The following structural requirements provide the foundation for building and managing all the components of a HMG system effectively over time:
Continuous Quality Improvement
The first structural requirement is an organizing entity.
The design and implementation of an HMG system is dependent upon communication, coordination, and integration of resources and services. Genuine collaboration is required to make changes in policies, governance, and operating procedures at the administrative and direct service levels. One of the first steps in developing an HMG system is to enlist partners who have mutual interests, service the same populations, and/or have the capacity to move the agenda forward.
The organizing entity provides administrative and fiscal oversight and initially helps identify and coordinate partners into a leadership team or steering committee that will guide the HMG system as it evolves. As the roles of each partner are defined, the responsibility for administrative and fiscal oversight may change, but having a stable administrative "home" is essential for system sustainability over the long term.
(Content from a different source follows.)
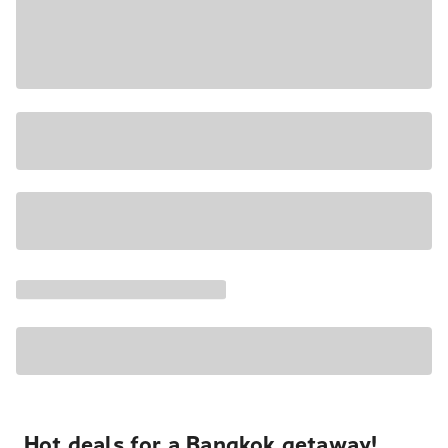
Hot deals for a Bangkok getaway!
The second structural requirement is a strategy for expanding statewide over time.
Initiating HMG at the state systems level and having a statewide vision from the beginning is critical for success. HMG depends on building broad-based ownership of the system across service sectors to leverage resources and improve linkages in communities. While this type of collaboration can happen initially at the county or regional level, a system limited in geography will be limited in its ability to identify and address gaps and barriers, which are often rooted in larger, statewide challenges. In addition, the flow of funds to community services is often based on state budgets and policies and directed by state departments and agencies.
At the same time, research on early child development indicates that promoting optimal child development depends on:
1) universal screening and surveillance, so that children who may be at risk for developmental or behavioral health issues can receive services before their issues become more serious and difficult to remedy;
2) the ability to connect with services that are comprehensive and aligned with children's developmental phases and needs.1 A statewide system helps to ensure universal access and identification of children for intervention as early as possible, and it facilitates a multidisciplinary approach to service delivery. A statewide system also creates cost efficiencies through achieving economies of scale, thereby lessening the cost of administering and delivering the system.
*\1.American Academy of Pediatrics, "Identifying Infants and Young Children." http://pediatrics.aappublications.org/cgi/content/full/118/1/405.
The third structural requirement is the capacity and commitment to implement a process for continuous quality improvement.
Continuous Quality Improvement (CQI) refers to a methodology that attempts to ensure the success of programs and services through ongoing analyses and modifications in response to lessons learned. CQI recognizes that many organizational problems result from systems and processes, rather than from individuals. CQI encourages staff members at all levels to:
- Work as a team
- Draw on their collective experiences and skills
- Analyze systems and processes
- Use information to identify the nature and size of each problem
- Design and implement activities to improve services
Implementing CQI starts by forming a committee of staff members who represent each component of the HMG system. Meeting agendas typically cover a review of policies and procedures, feedback on data collection and intake procedures, a review of in-house training needs, and updates on statewide initiatives or changes that may affect the system.